“The Memory of Living and Feeling in Vasco Pereira da Costa’s Cantata e Outros Poemas Errantes,” by Victor Rui Dores – Translated by Katharine F. Baker

God is an impure particle of dark matter

wandering in the impudent energy

that floods the galaxies of poetry (p. 11).

      A poet of acute sensitivity and estimable sensory resources, a subtle pursuer of realities both visible and invisible, Vasco Pereira da Costa continues climbing upward and onward. Cantata e Outros Poemas Errantes [Cantata and Other Poems of Wandering] (Letras Lavadas Edições, 2025) is his most recent book, in which the grain of the poet’s voice (as Roland Barthes described the “body in the voice”) is heard in the vocal, sonorous, smooth, cantabile element of the words — Vasco is heir to an oral tradition — that is, in the musicality of his open vowels, always accurate tonics, and careful prosody:

The ships of my corsair hands

sail the hot coves of your hips (p. 60).

      Rich in evocative depth, this is a book of impressions, itineraries, vibrations, memories that jump around, and shared affections. Away from his island, the poet returns to it through the retroactive effects of memory. He carries the lost and mythologized island, making it his home, the primordial, imagistic, and affective space — that is, the indelible memory of people, places and things that have taken root in his imagination. For example, some authentic figures from Terceira, his native island: Zé da Lata, Leonço, Jaquim das Horas, Marieta, Ti’ Doninha, Melra Preta and Francisco Borges.

      Throughout this work’s hundred pages, the poetic subject captures emotions, sensations and states of mind — but without falling into the trap of a certain contemplative impressionism of the island’s landscape, since this ispoesy that starting from the island wanders through various geographic spaces (from Angra do Heroísmo to Alexandria, Egypt; Serra de Santa Bárbara to the Gorgons’ Plain of Cistene), ever in search of universal horizons.

      For that very reason, this is a book that conducts dialogues with different literary universes (from Camões to Álvaro de Campos, José Régio to Blaise Pascal, Vitorino Nemésio to Vinícius de Moraes, António Pedro Pita to Nuno Costa Santos); musical universes (Gershwin, Miles Davis, Paderewski); philosophical universes (Engels, Spinoza, Nietzsche, Marcuse); and pictorial universes (Botticelli, Bosch, Hokusai).

      Deconstructing myths and deities (in this regard, poem 17 on pages 45-48 is an anthological example), the poet combats the hypocritical simplification of life, seeking to decipher the enigma of days. To that end, and because he is concerned with humanity’s destiny on the world stage, he denounces illusory truths and renounces the masks of an alienating daily life. And he makes the poem a place of confrontation, translated into the inquiry of reality.
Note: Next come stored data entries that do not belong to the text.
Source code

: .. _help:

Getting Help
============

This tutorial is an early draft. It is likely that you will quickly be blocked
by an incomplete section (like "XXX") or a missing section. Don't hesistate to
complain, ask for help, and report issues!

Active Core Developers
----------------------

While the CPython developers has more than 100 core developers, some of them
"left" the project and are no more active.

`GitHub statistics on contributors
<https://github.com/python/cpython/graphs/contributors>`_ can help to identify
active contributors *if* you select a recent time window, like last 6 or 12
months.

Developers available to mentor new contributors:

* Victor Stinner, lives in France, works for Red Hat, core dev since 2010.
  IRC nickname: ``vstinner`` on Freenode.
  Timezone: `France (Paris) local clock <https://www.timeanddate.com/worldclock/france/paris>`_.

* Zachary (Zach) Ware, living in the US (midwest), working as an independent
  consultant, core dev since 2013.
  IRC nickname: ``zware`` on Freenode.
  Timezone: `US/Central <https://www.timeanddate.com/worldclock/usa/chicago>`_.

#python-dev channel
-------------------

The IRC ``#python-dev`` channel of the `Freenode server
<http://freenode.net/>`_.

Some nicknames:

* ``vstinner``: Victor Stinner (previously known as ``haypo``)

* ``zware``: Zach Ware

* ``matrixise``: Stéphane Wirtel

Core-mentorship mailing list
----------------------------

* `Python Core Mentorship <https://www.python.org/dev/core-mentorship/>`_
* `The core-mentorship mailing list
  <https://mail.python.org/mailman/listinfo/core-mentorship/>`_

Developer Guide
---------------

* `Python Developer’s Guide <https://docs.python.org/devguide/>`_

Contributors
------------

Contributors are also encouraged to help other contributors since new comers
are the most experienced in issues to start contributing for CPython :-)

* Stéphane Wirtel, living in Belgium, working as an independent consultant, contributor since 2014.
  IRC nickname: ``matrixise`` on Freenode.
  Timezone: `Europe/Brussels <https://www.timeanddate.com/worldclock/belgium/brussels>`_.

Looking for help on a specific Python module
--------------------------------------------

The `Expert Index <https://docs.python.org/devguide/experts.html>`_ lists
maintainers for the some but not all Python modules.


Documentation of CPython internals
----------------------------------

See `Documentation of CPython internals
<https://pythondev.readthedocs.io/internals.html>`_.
Vasco Pereira da Costa-Photo by Katharine F. Baker

      Cantata e Outros Poemas Errantes propels us toward a modernity grafted onto the rootstock of tradition. We come face to face with poesy linked to the ancestral community roots of poetic expression within the horizon of European culture, that is, a mythological and Hellenic poetry of the civilization to the south, of light, emotion and reason.

      In tightly woven, meticulously crafted poems, Vasco Pereira da Costa speaks always and forever of the living integrity of reality, of its infinite and concrete essence that haunts, inhabits, fascinates, moves and renews him. It should be noted that, whether in fiction or poetry, he always assumed a passionate commitment to writing, honing the exact and essential words, seeking in them the rhythms and pulses, the silences and sonorities. This alone would perhaps be enough to prove, if necessary, that we are in the presence of one of the most significant voices in the realm of the best Portuguese poetry.